Sweet didn't have an occupation in mind when she set off from her hometown of Chicago to attend college at the University of Illinois at Urbana-Champaign. She originally majored in English but transferred to the University of California, Berkeley, her senior year and switched to political science.
After working at a department store in Oakland, Calif., for a year and at other odd jobs, Sweet mentioned to a friend that she might want to be a reporter. He urged her to apply to the Medill School of Journalism and made three prophetic statements: "You'll get in; they'll give you financial assistance; and you'll get a job."
He was right on all three counts.
Sweet's first job after graduate school was at the weekly Independent-Register in Libertyville, Ill. She also worked as a stringer for Time magazine. She got her foot in the door at the Sun-Times by joining "Action Time," a consumer help feature, eventually moving up to general assignment reporter. Sweet's first beat was covering Cook County government and the Daley Center courts, which exposed her to the rough-and-tumble world of Chicago politics.

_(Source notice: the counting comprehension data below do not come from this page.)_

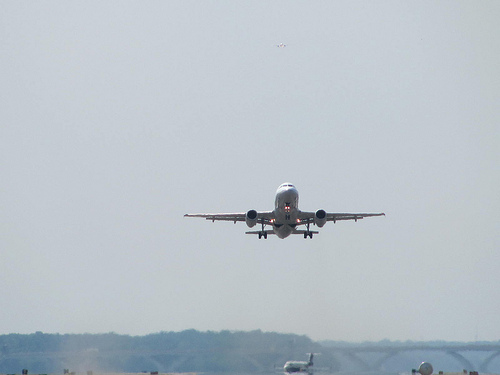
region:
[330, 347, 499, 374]
A bridge in the distance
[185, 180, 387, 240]
An airplane in the air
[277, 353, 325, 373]
An airplane on the runway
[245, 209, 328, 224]
Engines on the airplane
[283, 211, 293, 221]
Wheels on the airplane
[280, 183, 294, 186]
Windows on the front of the airplane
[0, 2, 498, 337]
The sky above the airplanes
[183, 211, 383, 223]
The wings of the airplane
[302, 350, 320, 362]
The tail of the airplane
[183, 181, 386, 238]
The airplane is taking off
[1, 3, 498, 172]
clear sky with no clouds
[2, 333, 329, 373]
distant growth of trees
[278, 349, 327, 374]
plane on land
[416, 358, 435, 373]
spherical ball on ground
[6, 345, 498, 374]
distant bridge for travel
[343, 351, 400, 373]
cross structures for bridge support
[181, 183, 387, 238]
airplane in the sky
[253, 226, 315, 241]
wheels for landing or take off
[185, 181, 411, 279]
a jet plane is landing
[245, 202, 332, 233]
the jet engines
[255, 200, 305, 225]
the plane has it's landing lights on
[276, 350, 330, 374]
another plane waits on the runway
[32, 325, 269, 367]
lots of trees in the background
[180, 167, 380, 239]
the plane is white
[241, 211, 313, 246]
the landing gear is down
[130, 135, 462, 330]
it appears to be an overcast day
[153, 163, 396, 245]
the plane has it's wing flaps down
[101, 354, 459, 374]
airplanes still on the ground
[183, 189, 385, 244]
a plane that is taking off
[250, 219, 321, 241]
lowered landing gear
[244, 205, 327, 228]
two engines, one on each wing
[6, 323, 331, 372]
hill in the distance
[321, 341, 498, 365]
a bridge spanning a gorge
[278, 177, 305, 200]
cockpit and nose of the plane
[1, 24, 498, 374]
sky is grey and hazy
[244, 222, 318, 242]
rear wings of a plane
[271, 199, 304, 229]
lights lit on the underside of the plane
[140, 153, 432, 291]
the airplane is flying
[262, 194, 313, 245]
the lights are on the plane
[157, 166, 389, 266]
the plane is white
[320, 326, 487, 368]
a bridge in the distance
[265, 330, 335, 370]
a plane is getting ready for take off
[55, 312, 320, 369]
the trees are in the background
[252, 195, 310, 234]
the lights are white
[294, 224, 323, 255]
the wheels are black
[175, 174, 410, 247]
Airplane flying in the sky.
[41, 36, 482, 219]
The sky is overcast.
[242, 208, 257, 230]
Engine on the plane.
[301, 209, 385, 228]
wing belongs to plane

Her path to becoming Washington bureau chief included covering the Illinois legislature, co-writing a celebrity column and working as the paper's chief political writer. In that role she was one of the first reporters in the country to analyze state and local political advertisements for accuracy.

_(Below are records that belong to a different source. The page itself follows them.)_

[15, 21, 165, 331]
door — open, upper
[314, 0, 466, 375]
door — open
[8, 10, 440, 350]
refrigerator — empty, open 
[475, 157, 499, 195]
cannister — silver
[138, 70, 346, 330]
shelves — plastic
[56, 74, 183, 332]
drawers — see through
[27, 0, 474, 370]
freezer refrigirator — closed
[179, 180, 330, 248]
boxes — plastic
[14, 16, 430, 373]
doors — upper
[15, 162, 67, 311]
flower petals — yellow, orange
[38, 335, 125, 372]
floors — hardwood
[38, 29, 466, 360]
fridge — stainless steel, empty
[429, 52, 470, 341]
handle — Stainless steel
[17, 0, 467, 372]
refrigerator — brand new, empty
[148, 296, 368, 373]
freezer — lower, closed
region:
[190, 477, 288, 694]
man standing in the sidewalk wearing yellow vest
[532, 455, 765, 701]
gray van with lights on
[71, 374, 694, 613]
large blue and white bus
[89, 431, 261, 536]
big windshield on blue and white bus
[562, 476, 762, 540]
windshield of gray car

Once in Washington she distinguished herself with a series of stories in 1995 detailing how the Democratic National Committee offered large donors access to the Clinton White House. Sweet was one of the first reporters to nail down the Clinton administration's practice of allowing donors to go for a spin on Air Force One.
"Those stories made me a national player," Sweet says. "It amplified my interest in money and politics, which proved very fertile ground."

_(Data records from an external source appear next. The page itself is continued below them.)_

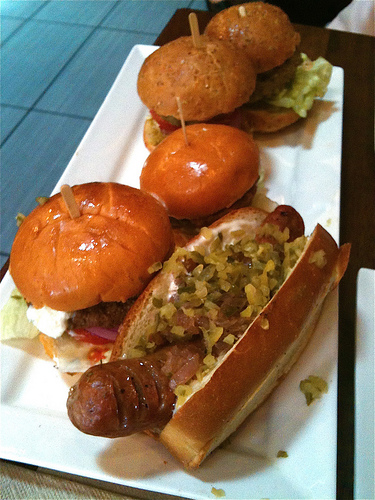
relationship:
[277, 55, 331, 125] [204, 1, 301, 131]
lettuce between bread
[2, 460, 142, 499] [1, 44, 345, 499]
mat under platter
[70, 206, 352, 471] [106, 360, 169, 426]
hotdog has splits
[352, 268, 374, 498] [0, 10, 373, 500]
plate on table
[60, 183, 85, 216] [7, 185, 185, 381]
stick in bread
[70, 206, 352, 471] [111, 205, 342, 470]
hotdog in bread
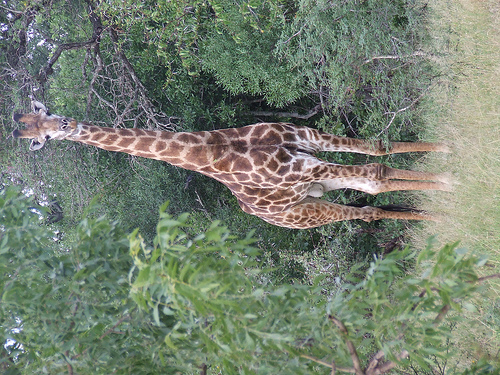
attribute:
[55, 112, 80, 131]
nose — black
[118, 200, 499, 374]
shrub — covered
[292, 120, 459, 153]
leg — long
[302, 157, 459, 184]
leg — long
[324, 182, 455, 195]
leg — long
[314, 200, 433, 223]
leg — long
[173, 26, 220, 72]
leaf — tall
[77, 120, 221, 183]
neck — extended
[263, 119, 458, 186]
legs — long, spotted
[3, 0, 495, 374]
forest — dead, tree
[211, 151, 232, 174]
spot — brown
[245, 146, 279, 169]
spot — brown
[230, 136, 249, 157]
spot — brown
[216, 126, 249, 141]
spot — brown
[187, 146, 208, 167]
spot — brown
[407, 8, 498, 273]
grass — long, green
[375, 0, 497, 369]
grass — brown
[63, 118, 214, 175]
neck — long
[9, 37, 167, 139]
branches — dead, leafless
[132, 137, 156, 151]
spot — brown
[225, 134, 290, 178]
spots — brown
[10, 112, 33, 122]
horn — black, brown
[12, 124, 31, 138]
horn — black, brown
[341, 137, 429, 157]
leg — long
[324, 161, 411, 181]
leg — long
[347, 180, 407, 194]
leg — long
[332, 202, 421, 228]
leg — long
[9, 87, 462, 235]
giraffe — standing, still, single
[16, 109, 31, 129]
horns — black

In spring 2004 Sweet was selected for a fellowship at Harvard University's prestigious Institute of Politics at the John F. Kennedy School of Government. At Harvard she led a study group on that year's presidential campaign.
Sweet continues to mentor students she met at Harvard, as well as young reporters, including Medill alumni. In 2007 she was inducted into the Medill Hall of Achievement. She became a member of the Chicago Journalism Hall of Fame the same year. Sweet is active in the Journalism and Women Symposium (nicknamed JAWS) and is a past president of the Washington Press Club Foundation, which traces its roots to a time when the National Press Club prohibited women members.
Sweet also belongs to the exclusive Gridiron Club, known for its annual satirical political spoof. She was sponsored for membership by the late Sun-Times columnist Robert Novak, who called Sweet the most prominent Sun-Times Washington, D.C., bureau chief in his 42 years (1966-2008) with the paper.
Huffington Post founder Arianna Huffington, who has known Sweet for years, recalls that Sweet once took a room at the Beverly Hilton hotel, where Obama was holding a big presidential fundraiser. She booked the room so she could see who was going in and out. "Even though she's done so much in her life and she's been at this for a long time," Huffington says, "she has not given up any of her fire as a reporter."
Sharon Sutker McGowan (GJ75) and Lynn Sweet were classmates at Medill. McGowan is a writer based in Skokie, Ill., and an adjunct lecturer at Medill.